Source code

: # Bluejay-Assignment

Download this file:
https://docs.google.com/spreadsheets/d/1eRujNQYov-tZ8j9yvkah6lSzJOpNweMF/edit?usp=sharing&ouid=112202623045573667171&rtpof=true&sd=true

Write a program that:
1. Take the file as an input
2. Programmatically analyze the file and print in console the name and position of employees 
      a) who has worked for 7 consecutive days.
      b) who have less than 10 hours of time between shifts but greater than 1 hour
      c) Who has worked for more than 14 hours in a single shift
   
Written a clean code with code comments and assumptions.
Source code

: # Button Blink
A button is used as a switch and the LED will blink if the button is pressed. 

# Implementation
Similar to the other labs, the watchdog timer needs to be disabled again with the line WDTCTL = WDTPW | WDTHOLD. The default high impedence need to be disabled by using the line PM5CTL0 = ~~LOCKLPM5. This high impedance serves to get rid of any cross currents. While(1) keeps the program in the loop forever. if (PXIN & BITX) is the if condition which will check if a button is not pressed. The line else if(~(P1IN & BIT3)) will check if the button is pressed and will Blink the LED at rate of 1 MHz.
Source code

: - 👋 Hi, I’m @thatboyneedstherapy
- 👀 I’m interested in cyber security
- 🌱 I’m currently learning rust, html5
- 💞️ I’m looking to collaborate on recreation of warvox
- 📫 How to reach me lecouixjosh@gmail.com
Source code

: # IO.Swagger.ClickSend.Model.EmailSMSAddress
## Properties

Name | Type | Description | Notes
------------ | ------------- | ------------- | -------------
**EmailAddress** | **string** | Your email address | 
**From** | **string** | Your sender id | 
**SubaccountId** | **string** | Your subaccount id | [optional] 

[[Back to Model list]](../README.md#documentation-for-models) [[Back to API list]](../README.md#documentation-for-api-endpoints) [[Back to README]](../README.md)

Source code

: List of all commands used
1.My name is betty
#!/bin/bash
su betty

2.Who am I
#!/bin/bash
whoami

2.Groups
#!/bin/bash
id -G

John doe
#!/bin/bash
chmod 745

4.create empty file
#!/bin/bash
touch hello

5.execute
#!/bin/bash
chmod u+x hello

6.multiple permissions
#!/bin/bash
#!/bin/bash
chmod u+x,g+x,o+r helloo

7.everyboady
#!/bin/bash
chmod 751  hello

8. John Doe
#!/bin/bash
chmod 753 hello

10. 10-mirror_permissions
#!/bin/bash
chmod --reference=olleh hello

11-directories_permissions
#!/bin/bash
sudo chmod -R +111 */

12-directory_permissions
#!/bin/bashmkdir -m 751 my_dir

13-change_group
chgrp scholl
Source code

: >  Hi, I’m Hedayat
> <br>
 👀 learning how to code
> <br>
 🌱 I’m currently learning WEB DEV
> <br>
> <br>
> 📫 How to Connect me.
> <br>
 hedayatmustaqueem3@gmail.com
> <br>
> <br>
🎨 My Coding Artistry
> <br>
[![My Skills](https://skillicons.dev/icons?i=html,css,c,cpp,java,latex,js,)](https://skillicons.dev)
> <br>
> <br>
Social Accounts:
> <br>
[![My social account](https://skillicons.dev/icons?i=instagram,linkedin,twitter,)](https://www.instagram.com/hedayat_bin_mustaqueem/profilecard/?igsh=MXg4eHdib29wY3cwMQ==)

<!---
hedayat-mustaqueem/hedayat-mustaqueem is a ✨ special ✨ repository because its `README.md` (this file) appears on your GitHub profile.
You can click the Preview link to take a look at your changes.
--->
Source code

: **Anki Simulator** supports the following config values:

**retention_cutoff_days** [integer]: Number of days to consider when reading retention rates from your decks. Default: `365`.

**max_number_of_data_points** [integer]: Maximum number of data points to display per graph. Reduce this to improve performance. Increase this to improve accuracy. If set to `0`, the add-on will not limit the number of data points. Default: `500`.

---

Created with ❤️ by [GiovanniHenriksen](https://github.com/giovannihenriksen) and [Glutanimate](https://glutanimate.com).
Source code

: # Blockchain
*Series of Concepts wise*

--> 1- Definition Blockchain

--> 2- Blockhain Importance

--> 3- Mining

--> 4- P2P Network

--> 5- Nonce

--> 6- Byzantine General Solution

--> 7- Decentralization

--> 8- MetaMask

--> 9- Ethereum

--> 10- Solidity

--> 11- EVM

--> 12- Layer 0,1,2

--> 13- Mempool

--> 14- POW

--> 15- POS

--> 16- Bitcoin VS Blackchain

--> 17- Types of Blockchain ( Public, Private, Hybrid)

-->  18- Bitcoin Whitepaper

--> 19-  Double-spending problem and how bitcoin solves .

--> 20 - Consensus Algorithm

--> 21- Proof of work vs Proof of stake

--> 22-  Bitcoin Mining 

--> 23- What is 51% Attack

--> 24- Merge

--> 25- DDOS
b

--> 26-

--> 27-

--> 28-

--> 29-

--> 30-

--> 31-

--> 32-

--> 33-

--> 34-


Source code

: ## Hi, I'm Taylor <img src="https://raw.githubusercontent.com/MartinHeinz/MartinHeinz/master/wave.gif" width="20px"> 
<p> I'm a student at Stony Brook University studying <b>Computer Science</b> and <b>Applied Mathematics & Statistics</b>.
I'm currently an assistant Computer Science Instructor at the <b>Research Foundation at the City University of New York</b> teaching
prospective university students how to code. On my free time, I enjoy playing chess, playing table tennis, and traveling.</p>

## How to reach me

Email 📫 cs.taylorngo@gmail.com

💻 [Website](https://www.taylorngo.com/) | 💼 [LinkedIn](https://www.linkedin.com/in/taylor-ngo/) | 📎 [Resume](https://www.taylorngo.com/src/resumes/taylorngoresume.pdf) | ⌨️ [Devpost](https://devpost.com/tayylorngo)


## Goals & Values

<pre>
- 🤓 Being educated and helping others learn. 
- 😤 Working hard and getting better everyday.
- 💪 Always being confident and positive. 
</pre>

▬▬▬

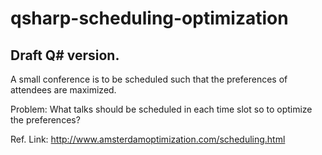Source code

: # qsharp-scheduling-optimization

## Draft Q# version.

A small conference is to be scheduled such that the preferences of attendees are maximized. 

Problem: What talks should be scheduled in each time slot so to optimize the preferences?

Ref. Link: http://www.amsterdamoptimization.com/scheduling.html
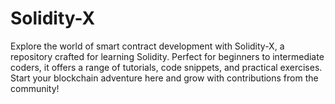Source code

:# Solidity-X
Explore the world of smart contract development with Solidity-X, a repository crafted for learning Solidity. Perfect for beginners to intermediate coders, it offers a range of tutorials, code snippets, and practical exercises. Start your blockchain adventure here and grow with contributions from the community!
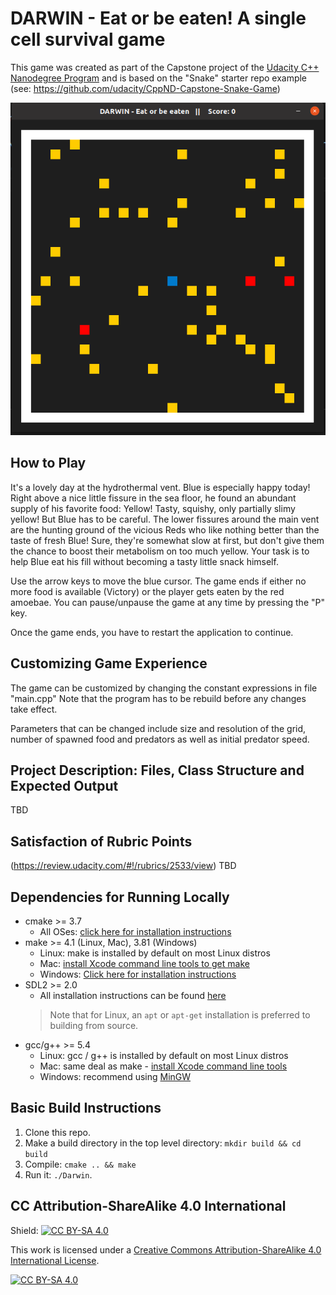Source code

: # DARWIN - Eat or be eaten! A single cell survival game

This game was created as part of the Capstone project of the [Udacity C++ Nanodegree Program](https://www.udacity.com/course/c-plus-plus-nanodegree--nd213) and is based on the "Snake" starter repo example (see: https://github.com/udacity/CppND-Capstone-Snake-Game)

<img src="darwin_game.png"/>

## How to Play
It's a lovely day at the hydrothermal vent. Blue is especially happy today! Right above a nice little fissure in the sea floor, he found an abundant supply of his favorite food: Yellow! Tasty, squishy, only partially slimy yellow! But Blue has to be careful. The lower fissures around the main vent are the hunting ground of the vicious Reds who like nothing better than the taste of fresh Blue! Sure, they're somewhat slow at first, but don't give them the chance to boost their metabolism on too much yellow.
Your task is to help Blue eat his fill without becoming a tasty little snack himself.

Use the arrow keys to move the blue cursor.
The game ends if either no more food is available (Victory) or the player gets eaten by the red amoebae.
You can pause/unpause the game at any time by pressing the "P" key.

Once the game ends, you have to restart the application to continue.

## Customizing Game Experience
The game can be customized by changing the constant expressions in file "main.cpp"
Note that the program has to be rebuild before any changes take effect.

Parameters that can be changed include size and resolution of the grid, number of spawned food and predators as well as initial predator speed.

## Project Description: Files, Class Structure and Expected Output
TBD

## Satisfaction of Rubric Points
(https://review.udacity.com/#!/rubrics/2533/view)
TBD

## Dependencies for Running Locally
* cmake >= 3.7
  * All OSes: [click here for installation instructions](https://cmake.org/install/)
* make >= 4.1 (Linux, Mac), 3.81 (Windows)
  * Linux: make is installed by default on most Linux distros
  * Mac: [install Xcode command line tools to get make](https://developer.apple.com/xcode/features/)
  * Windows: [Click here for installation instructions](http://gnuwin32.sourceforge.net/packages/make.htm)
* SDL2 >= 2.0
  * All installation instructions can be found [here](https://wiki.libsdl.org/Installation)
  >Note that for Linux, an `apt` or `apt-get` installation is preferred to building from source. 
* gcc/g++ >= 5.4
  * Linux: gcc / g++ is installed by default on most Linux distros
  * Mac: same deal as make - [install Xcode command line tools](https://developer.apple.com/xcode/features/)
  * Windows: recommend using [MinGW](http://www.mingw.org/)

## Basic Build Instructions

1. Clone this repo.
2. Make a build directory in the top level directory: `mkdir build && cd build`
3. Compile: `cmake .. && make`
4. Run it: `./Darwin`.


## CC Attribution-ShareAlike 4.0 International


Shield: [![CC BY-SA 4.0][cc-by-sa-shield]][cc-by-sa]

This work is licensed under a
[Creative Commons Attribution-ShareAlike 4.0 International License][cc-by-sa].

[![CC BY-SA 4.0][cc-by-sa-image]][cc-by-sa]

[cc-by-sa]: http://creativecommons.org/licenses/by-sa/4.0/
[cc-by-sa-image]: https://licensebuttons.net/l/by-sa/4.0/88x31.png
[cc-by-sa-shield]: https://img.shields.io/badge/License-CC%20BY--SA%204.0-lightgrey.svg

▬▬▬

-- What this task involves --
Find every line in the data above that contains the word "most", and copy each such line in full.

-- Solved exercise --
  * Linux: make is installed by default on most Linux distros
  * Linux: gcc / g++ is installed by default on most Linux distros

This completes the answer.